Not realy interested in 3d content and the newer modle of this one is almost 900 dollers . So guys what should i do? Is 3d the only diff between these 2 receivers?


----------



## Jungle Jack (Jul 28, 2009)

Hello,
I would actually get a B-Stock Onkyo TX-NR808 (1100 MSRP) from Accessories4less for only around 50 Dollars more: http://www.accessories4less.com/mak...Channel-3-D-Ready-Network-A/V-Receiver/1.html I initially was going to recommend the TX-NR1007, but it seems they are sold out. Pity as it is a beast.
However, the 808 is a current model and is HDMI 1.4 and while 3D might not be of interest now, you never know down the road.

It gives you THX Certification and Post Processing, Preamp Outputs, Internet Radio/Firmware Updates, DLNA for streaming Music from your PC and more. 
Cheers,
JJ


----------



## Snead (Mar 2, 2009)

So Onkyo is better? I thought that denon had better sound quality.


----------



## Dale Rasco (Apr 11, 2009)

I think the Onkyo is a much better value. As far as sound quality, that is all subjective anymore. I had a Pioneer Elite SC-05 that I thought was the best I had ever heard, I went with an Onkyo 3007 and have to say that as far as sound quality goes, they are pretty much equal.


----------



## Jungle Jack (Jul 28, 2009)

Snead said:


> So Onkyo is better? I thought that denon had better sound quality.


Hello,
5 years ago, I probably would have agreed with you. However, since Denon was sold and merged with Marantz, McIntosh, Snell, and others, the Build Quality has gone the wrong direction.

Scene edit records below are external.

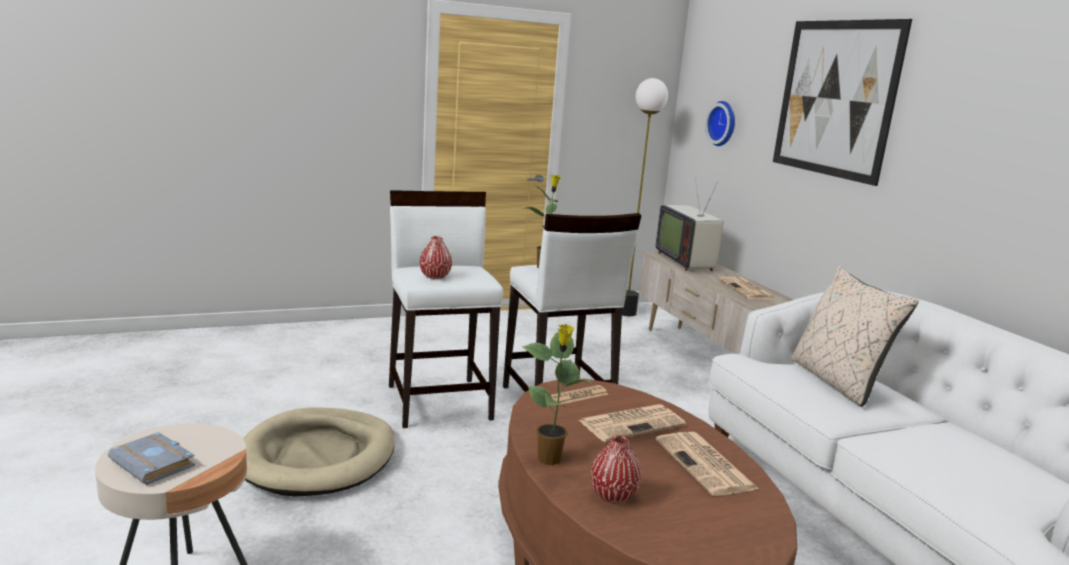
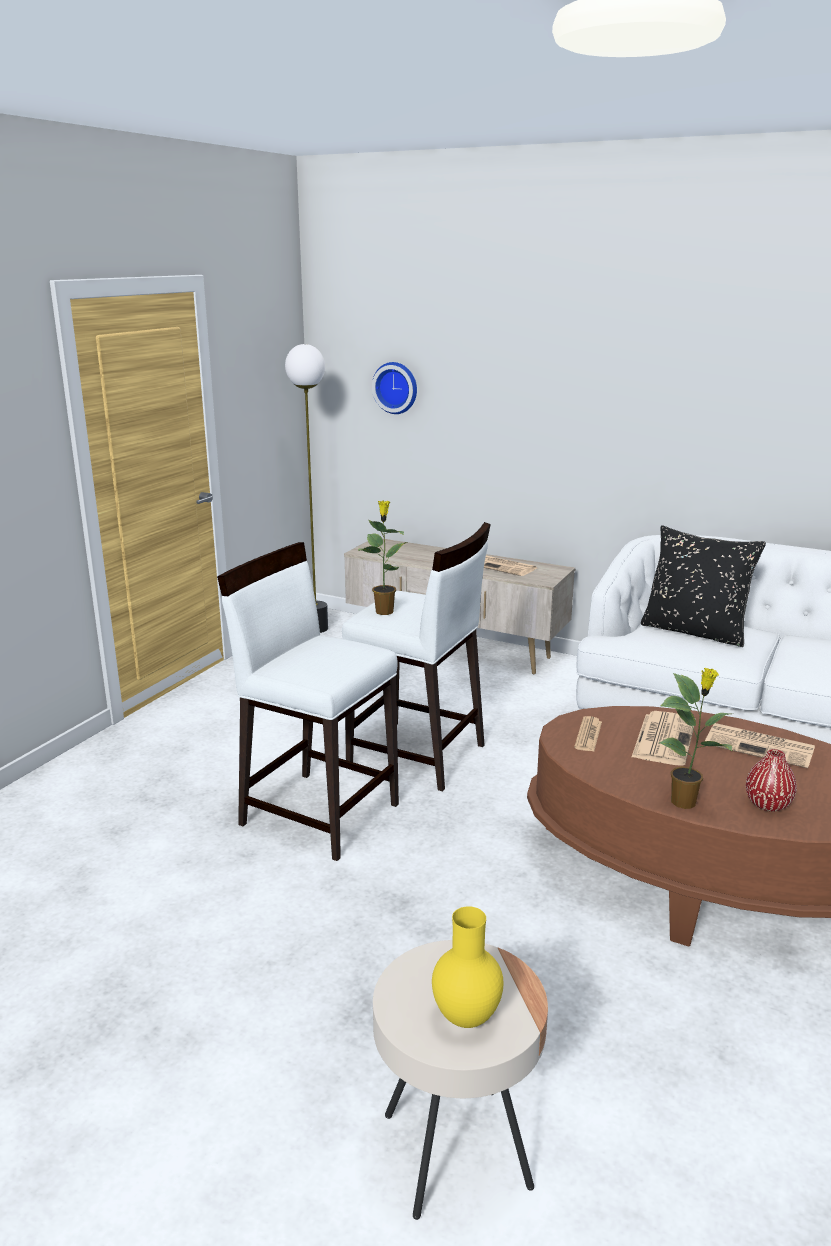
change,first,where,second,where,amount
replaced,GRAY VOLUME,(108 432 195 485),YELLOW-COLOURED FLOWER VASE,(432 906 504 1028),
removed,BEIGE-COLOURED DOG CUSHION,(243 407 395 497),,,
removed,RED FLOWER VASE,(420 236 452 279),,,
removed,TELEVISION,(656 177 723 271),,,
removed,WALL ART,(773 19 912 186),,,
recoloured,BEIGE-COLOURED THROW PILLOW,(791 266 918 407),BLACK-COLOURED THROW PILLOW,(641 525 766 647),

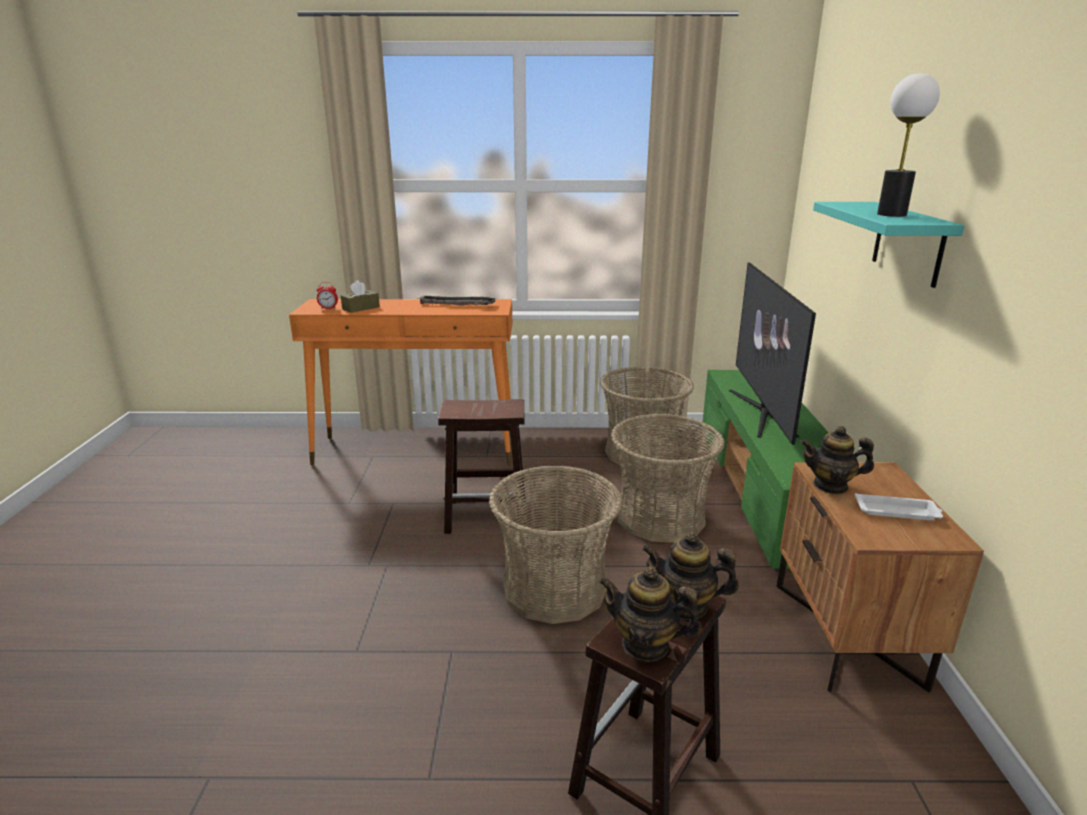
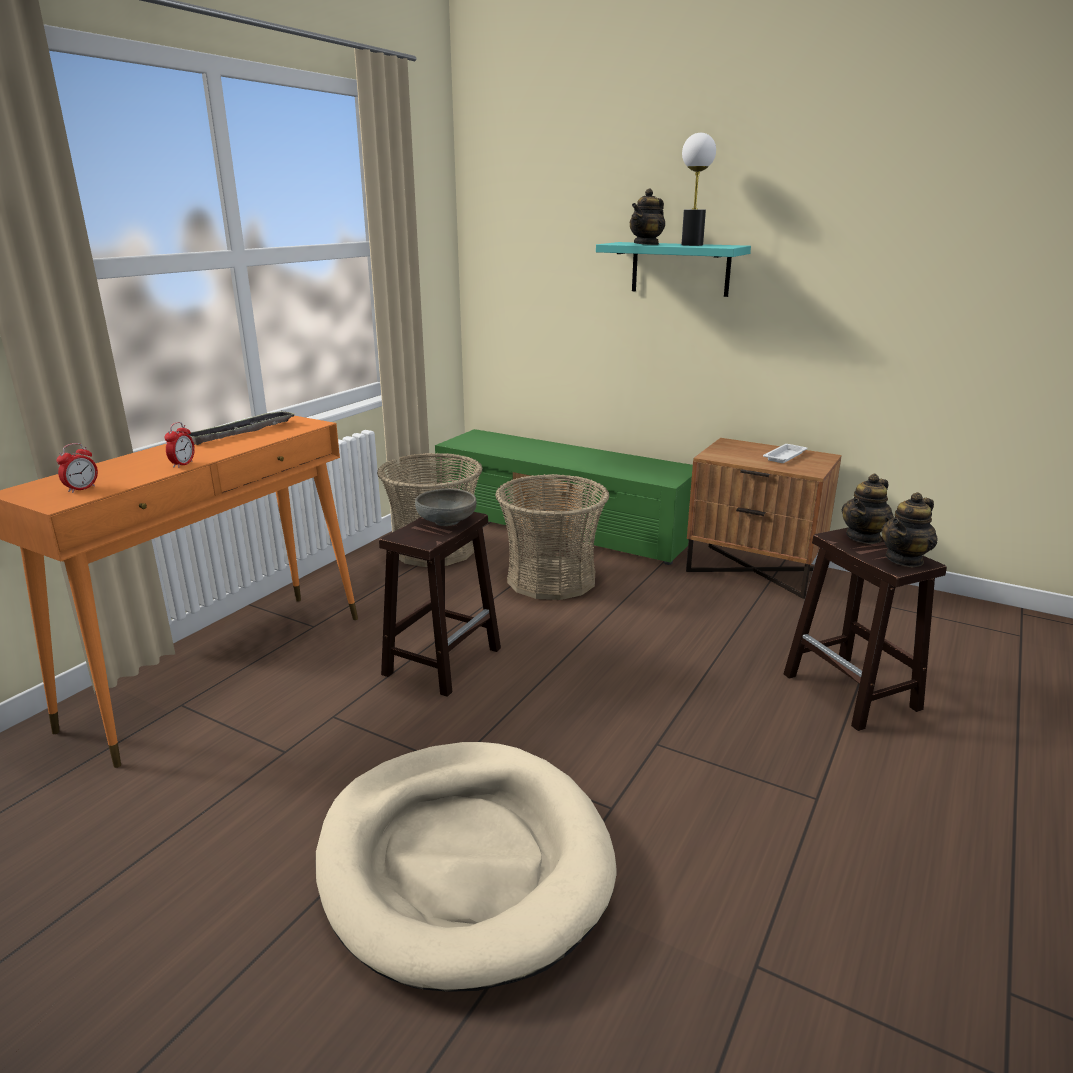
change,first,where,second,where,amount
removed,BROWN TISSUE BOX,(341 280 380 313),,,
removed,STORAGE BASKET,(489 465 622 624),,,
removed,TELEVISION,(729 262 816 445),,,
moved,TEAPOT,(800 426 874 494),,(630 188 665 245),
added,,,BEDSIDE CLOCK,(165 422 195 468),
added,,,BEIGE-COLOURED DOG CUSHION,(316 742 617 992),
added,,,GRAY BOWL,(415 488 477 526),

Denon used to make AVR's with heavy duty Amplifier Sections. However, lately their AVR's have been on a major diet. The 2000 Dollar AVR-4310 weighs about the same as the AVR-3808CI while offering 2 additional channels of amplification. Same thing with the 1200 Dollar AVR-3805.
Cheers,
JJ


----------



## golfnut (Jan 23, 2009)

If you google the Denon 2311 6th avenue shows a coupon code for $577 that doesn't appear to work anymore during check out. But if you call them direct, you may be able to still get the deal. The best way to get a deal from 6th avenue is to call them direct. I bought a 2309 from them a couple of years ago and was happy with it. Besides, Onk's usually run hot and I don't like that.


----------



## bambino (Feb 21, 2010)

Sound quality is all in the ears of the beholder. Price, features and build quality are not.


----------



## golfnut (Jan 23, 2009)

bambino said:


> Sound quality is all in the ears of the beholder. Price, features and build quality are not.


And your point is?


----------



## bambino (Feb 21, 2010)

Read the above posts and you will understand my point.:T


----------



## Snead (Mar 2, 2009)

I will see what the Onkyo does for me it's on it's way I I don't like it I'll go with the Denon. Oh does the thx certification matter?


----------



## bambino (Feb 21, 2010)

I think you made a good choice.:T As far as the THX certified, it means nothing to me but Jungle Jack would have a much better answer then mine and be able to explain it more in depth.
Good luck with the AVR, enjoy.:sn:


----------